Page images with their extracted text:
————

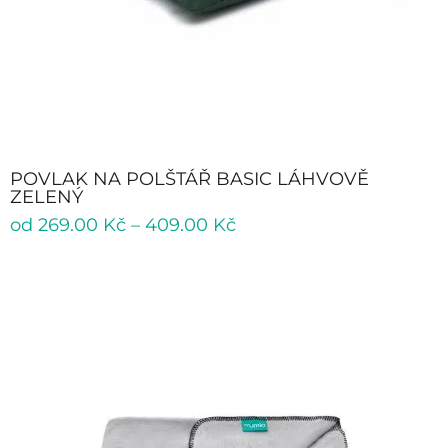
POVLAK NA POLŠTÁŘ BASIC LÁHVOVĚ
ZELENÝ
od
269.00
Kč
–
409.00
Kč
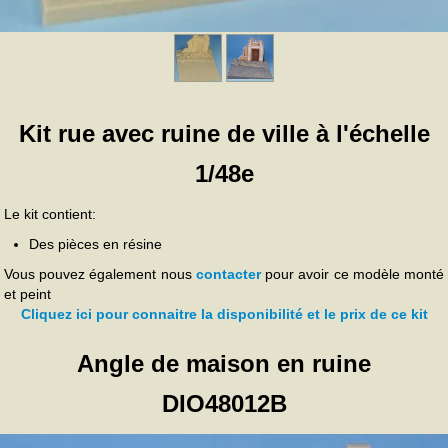
Kit rue avec ruine de ville à l'échelle
1/48e
Le kit contient:
Des pièces en résine
Vous pouvez également nous
contacter
pour avoir ce modèle monté
et peint
Cliquez ici pour connaitre la disponibilité et le prix de ce kit
Angle de maison en ruine
DIO48012B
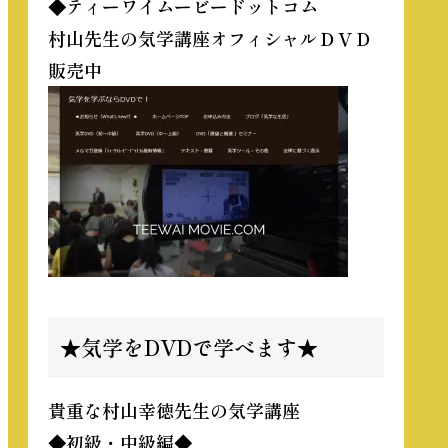
◆ティーワイムービードットコム
村山先生の気学講座オフィシャルＤＶＤ
販売中
★気学をDVDで学べます★
貴重な
村山幸徳先生の気学講座
◆初級・中級編◆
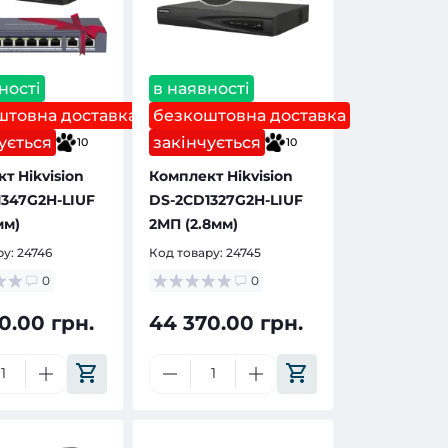
ності
в наявності
штовна доставка
безкоштовна доставка
ується
закінчується
10
10
т Hikvision
Комплект Hikvision
347G2H-LIUF
DS-2CD1327G2H-LIUF
мм)
2МП (2.8мм)
ру:
24746
Код товару:
24745
0
0
0.00 грн.
44 370.00 грн.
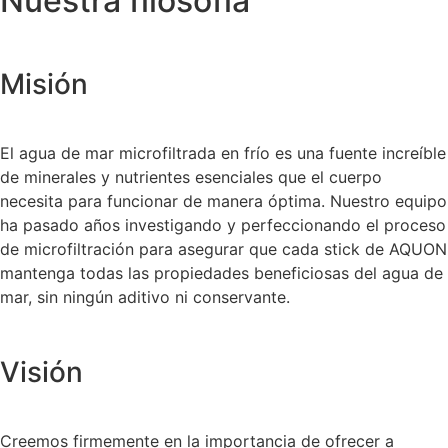
Nuestra filosofía
Misión
El agua de mar microfiltrada en frío es una fuente increíble
de minerales y nutrientes esenciales que el cuerpo
necesita para funcionar de manera óptima. Nuestro equipo
ha pasado años investigando y perfeccionando el proceso
de microfiltración para asegurar que cada stick de AQUON
mantenga todas las propiedades beneficiosas del agua de
mar, sin ningún aditivo ni conservante.
Visión
Creemos firmemente en la importancia de ofrecer a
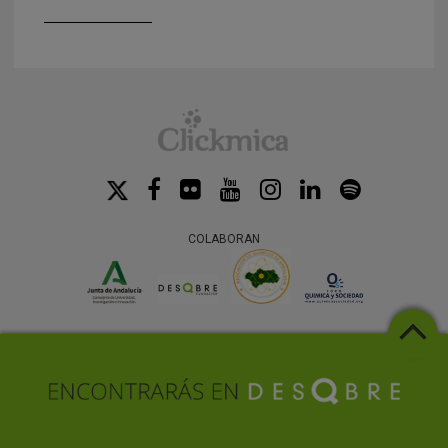
COLABORAN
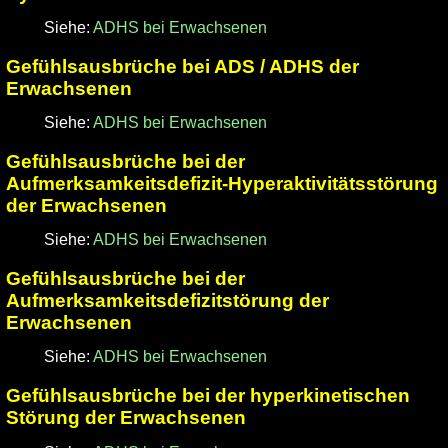
Siehe:
ADHS bei Erwachsenen
Gefühlsausbrüche bei ADS / ADHS der
Erwachsenen
Siehe:
ADHS bei Erwachsenen
Gefühlsausbrüche bei der
Aufmerksamkeitsdefizit-Hyperaktivitätsstörung
der Erwachsenen
Siehe:
ADHS bei Erwachsenen
Gefühlsausbrüche bei der
Aufmerksamkeitsdefizitstörung der
Erwachsenen
Siehe:
ADHS bei Erwachsenen
Gefühlsausbrüche bei der hyperkinetischen
Störung der Erwachsenen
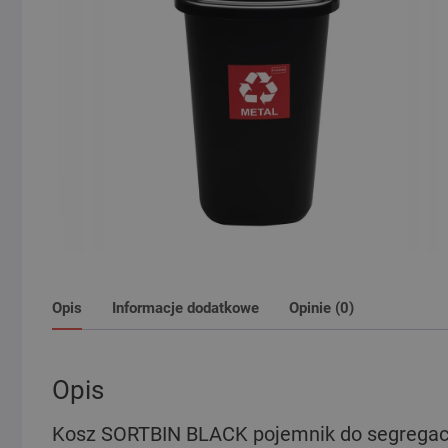
Opis
Informacje dodatkowe
Opinie (0)
Opis
Kosz SORTBIN BLACK pojemnik do segregacj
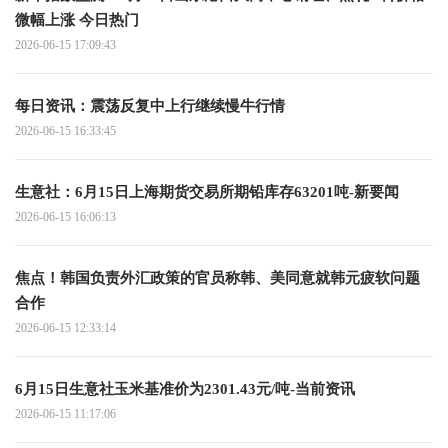
微幅上涨 今日热门
2026-06-15 17:09:43
每日资讯：震荡反复中上行继续慢牛行情
2026-06-15 16:33:45
生意社：6月15日上海期货交易所期铅库存63201吨-新要闻
2026-06-15 16:06:13
焦点！韩国负责外汇政策的官员称韩、美同意就韩元疲软问题
合作
2026-06-15 12:33:14
6月15日生意社玉米基准价为2301.43元/吨-当前资讯
2026-06-15 11:17:06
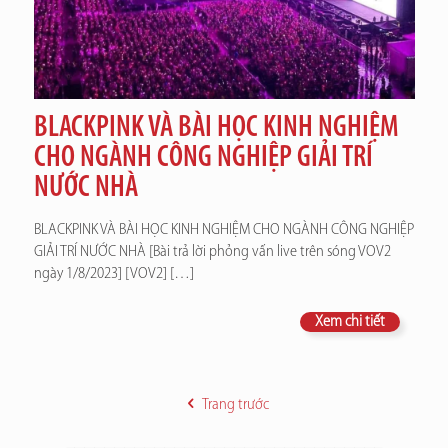
BLACKPINK VÀ BÀI HỌC KINH NGHIỆM
CHO NGÀNH CÔNG NGHIỆP GIẢI TRÍ
NƯỚC NHÀ
BLACKPINK VÀ BÀI HỌC KINH NGHIỆM CHO NGÀNH CÔNG NGHIỆP
GIẢI TRÍ NƯỚC NHÀ [Bài trả lời phỏng vấn live trên sóng VOV2
ngày 1/8/2023] [VOV2]
[…]
Xem chi tiết
Trang trước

————

JOB ITEM. Write out the extracted text of every record above, line for line and unchanged, and leave out the pictures.

WRITTEN ANSWER.
POVLAK NA POLŠTÁŘ BASIC LÁHVOVĚ
ZELENÝ
od
269.00
Kč
–
409.00
Kč
Kit rue avec ruine de ville à l'échelle
1/48e
Le kit contient:
Des pièces en résine
Vous pouvez également nous
contacter
pour avoir ce modèle monté
et peint
Cliquez ici pour connaitre la disponibilité et le prix de ce kit
Angle de maison en ruine
DIO48012B
◆ティーワイムービードットコム
村山先生の気学講座オフィシャルＤＶＤ
販売中
★気学をDVDで学べます★
貴重な
村山幸徳先生の気学講座
◆初級・中級編◆
ності
в наявності
штовна доставка
безкоштовна доставка
ується
закінчується
10
10
т Hikvision
Комплект Hikvision
347G2H-LIUF
DS-2CD1327G2H-LIUF
мм)
2МП (2.8мм)
ру:
24746
Код товару:
24745
0
0
0.00 грн.
44 370.00 грн.
Nuestra filosofía
Misión
El agua de mar microfiltrada en frío es una fuente increíble
de minerales y nutrientes esenciales que el cuerpo
necesita para funcionar de manera óptima. Nuestro equipo
ha pasado años investigando y perfeccionando el proceso
de microfiltración para asegurar que cada stick de AQUON
mantenga todas las propiedades beneficiosas del agua de
mar, sin ningún aditivo ni conservante.
Visión
Creemos firmemente en la importancia de ofrecer a
COLABORAN
Siehe:
ADHS bei Erwachsenen
Gefühlsausbrüche bei ADS / ADHS der
Erwachsenen
Siehe:
ADHS bei Erwachsenen
Gefühlsausbrüche bei der
Aufmerksamkeitsdefizit-Hyperaktivitätsstörung
der Erwachsenen
Siehe:
ADHS bei Erwachsenen
Gefühlsausbrüche bei der
Aufmerksamkeitsdefizitstörung der
Erwachsenen
Siehe:
ADHS bei Erwachsenen
Gefühlsausbrüche bei der hyperkinetischen
Störung der Erwachsenen
Opis
Informacje dodatkowe
Opinie (0)
Opis
Kosz SORTBIN BLACK pojemnik do segregacj
微幅上涨 今日热门
2026-06-15 17:09:43
每日资讯：震荡反复中上行继续慢牛行情
2026-06-15 16:33:45
生意社：6月15日上海期货交易所期铅库存63201吨-新要闻
2026-06-15 16:06:13
焦点！韩国负责外汇政策的官员称韩、美同意就韩元疲软问题
合作
2026-06-15 12:33:14
6月15日生意社玉米基准价为2301.43元/吨-当前资讯
2026-06-15 11:17:06
BLACKPINK VÀ BÀI HỌC KINH NGHIỆM
CHO NGÀNH CÔNG NGHIỆP GIẢI TRÍ
NƯỚC NHÀ
BLACKPINK VÀ BÀI HỌC KINH NGHIỆM CHO NGÀNH CÔNG NGHIỆP
GIẢI TRÍ NƯỚC NHÀ [Bài trả lời phỏng vấn live trên sóng VOV2
ngày 1/8/2023] [VOV2]
[…]
Xem chi tiết
Trang trước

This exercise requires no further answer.